Dans un entretien donné à La Provence Henri Guaino explique qu'il ne doit pas y avoir de tabou, que l'on peut discuter en démocratie de tout et notamment de la place de la religion dans la société. "Il n'est, dit-il, absolument pas question de remettre en cause ni la lutte contre les sectes, ni la laïcité, mais dans une démocratie on doit pouvoir discuter de tout. À force d'être paralysé par les tabous, on finit par ne plus parler de rien. Dans la République, la possibilité de pratiquer sa religion quand on est croyant est une dimension essentielle de la citoyenneté. La laïcité, ce n'est pas le combat contre les religions, c'est le respect de toutes les croyances. Il faut relire Jules Ferry et se souvenir de Jaurès, qui était socialiste, et qui disait : "Prononcer le mot Dieu ne me fait pas peur." Sans doute, mais plusieurs motifs devraient aujourd'hui nous éviter de relancer le débat sur la laïcité. J'en vois au moins 7 :
- la loi de 1905 n'est aujourd'hui contestée par personne, sinon, semble-t-il par le Président de la République. Aucune autorité religieuse, aucun parti politique, que ce soit à droite ou à gauche, ne la conteste. Même les conflits sur l'enseignement se sont éteints. Il n'y a pas de demande sociale pour revenir dessus. Pourquoi en créer une de manière artificielle?
- le système que cette loi a créé fonctionne de manière satisfaisante. Il a contribué à limiter la constitution de ghettos et le développement de réflexes communautaires : la création d'un ghetto commence lorsque les pouvoirs publics délèguent à des autorités communautaires, souvent religieuses, la police de leur quartier (exemple : la Grande-Bretagne, les Pays-Bas…). Le seul point qui pose problème est l'expression de l'appartenance religieuse dans l'espace des institutions publiques (école, contacts avec des usagers dans la fonction publique). Mais il doit être relativisé : la plupart des musulmanes (puisque c'est d'elle qu'il s'agit) l'ont accepté ;
- la laïcité est vécue par une majorité de Français comme une composante majeure de leur identité nationale à coté de la langue. C'est avec l'apprentissage du français, la première règle que l'on demande aux migrants de respecter. Pourquoi vouloir brouiller l'image que nous avons de nous-même? D'autres vivent avec d'autres règles et s'en accommodent? Soit, mais est-ce un motif pour changer ce qui nous convient ?

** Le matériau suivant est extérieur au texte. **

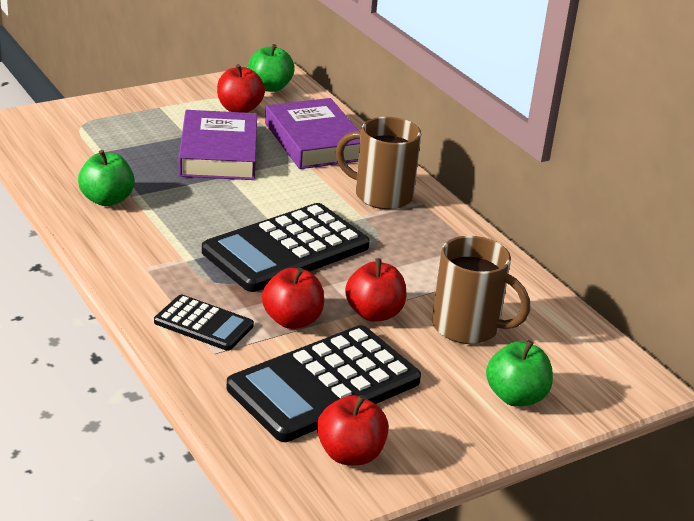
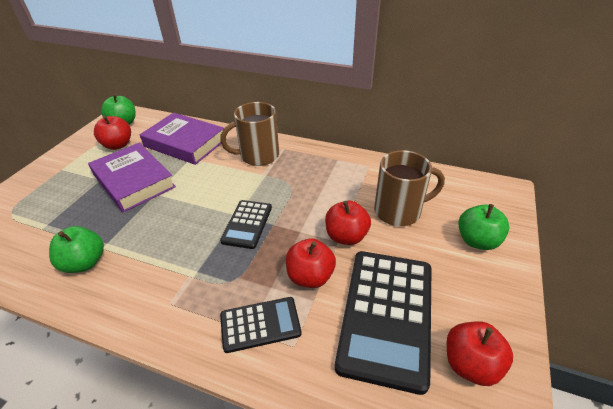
camera: 35 degrees left, 10 degrees up
black calculator [202,203,370,292] -> black calculator [220,200,272,249], size x0.53

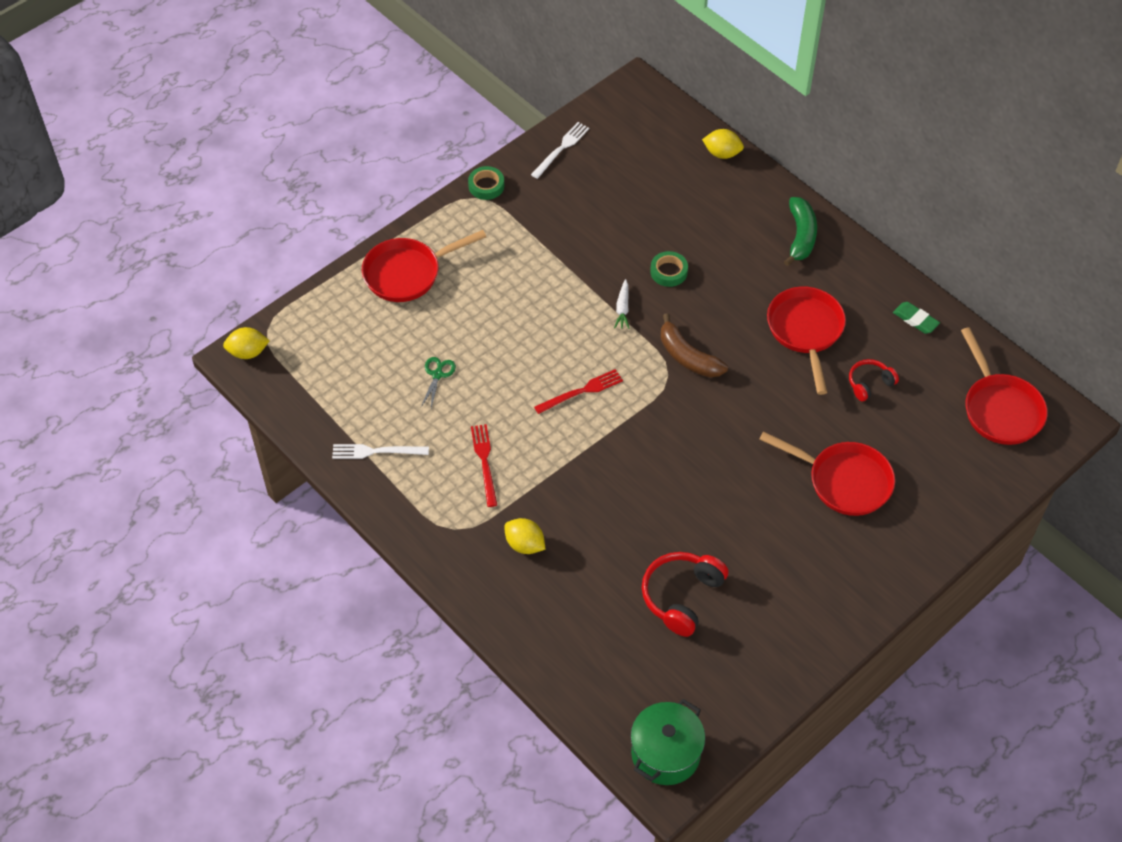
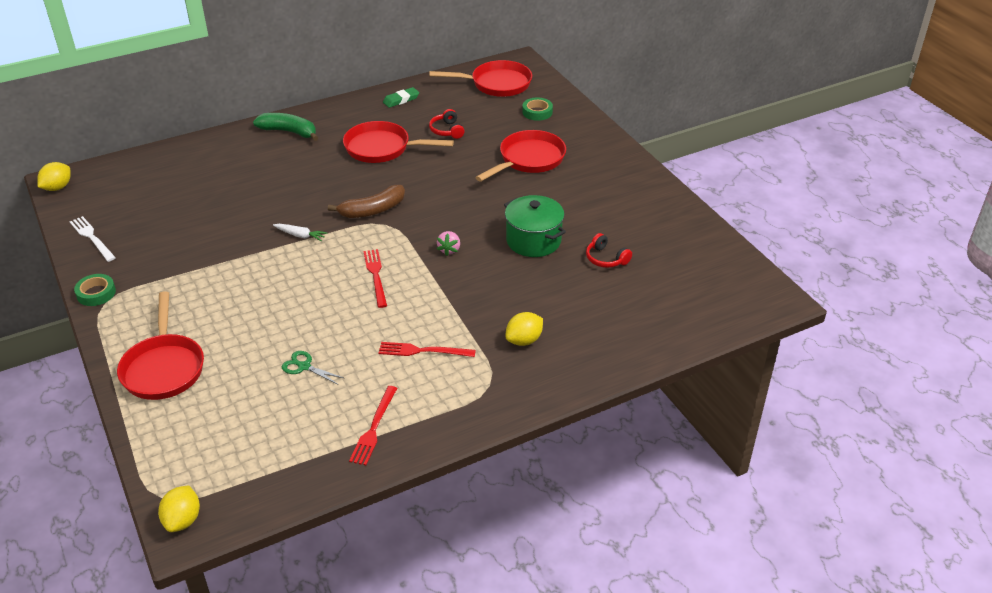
camera: 75 degrees left, 15 degrees down
white fork [332,444,429,459] -> red fork [349,386,397,465]
green pot [631,699,705,785] -> green pot moved to [504,195,566,257]
red headphones [642,552,729,637] -> red headphones [586,233,632,268], size x0.59
green tape [650,251,688,287] -> green tape moved to [522,97,553,121]
yellow lemon [702,129,744,159] -> yellow lemon moved to [37,162,71,191]
none -> pink strawberry [437,231,460,256]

- la laïcité à la française a de nombreuses vertus : elle n'interdit à personne de croire ce qu'il souhaite, mais, en traçant une frontière entre le public et le privé, elle a évité la confusion des genres dans un grand nombre de domaines, la politique (voulons-nous vraiment d'un Président qui nous explique comment il a prié avant de prendre une décision grave?), l'enseignement, la science…
- cette règle structure profondément notre espace public et contribue au rôle de l'Etat dans la société française : nous confions à l'Etat des missions (enseignement, oeuvres caritatives, aides aux plus démunis) qui sont ailleurs déléguées à des institutions religieuses, comme en Allemagne où chacun doit payer un impôt religieux qui sert à financer les associations caritatives ;
- prétendre que les religions ont une autorité morale particulière est pour le moins contestable. Depuis Kant, les philosophes qui traitent de morale ont mis entre parenthèses la religion. Des sociétés a-religieuses ne respectent pas moins des règles morales que les sociétés religieuses ;
- les comportements réels des Eglises et leurs effets sur la vie quotidienne des uns et des autres invitent à se méfier de leur influence. Faut-il le rappeler? C'est au nom de Dieu que l'on commet des attentats suicide, que l'on interdit l'usage du préservatif dans des sociétés minées par le Sida, que l'on conteste le darwinisme… De manière plus générale, le bilan des Eglises dans les crises les plus graves du 20ème siècle est particulièrement maigre : on ne voit pas qu'elles se soient mieux comportées que le reste de la société ;
J'ajouterai pour conclure que voir la loi de 1905 remise en cause par un Président qui a divorcé deux fois et s'est remarié trois fois prêt à sourire. Peut-il pourrait-il s'imposer cette règle de fidélité que l'Eglise demande à tous les couples qu'elle marie.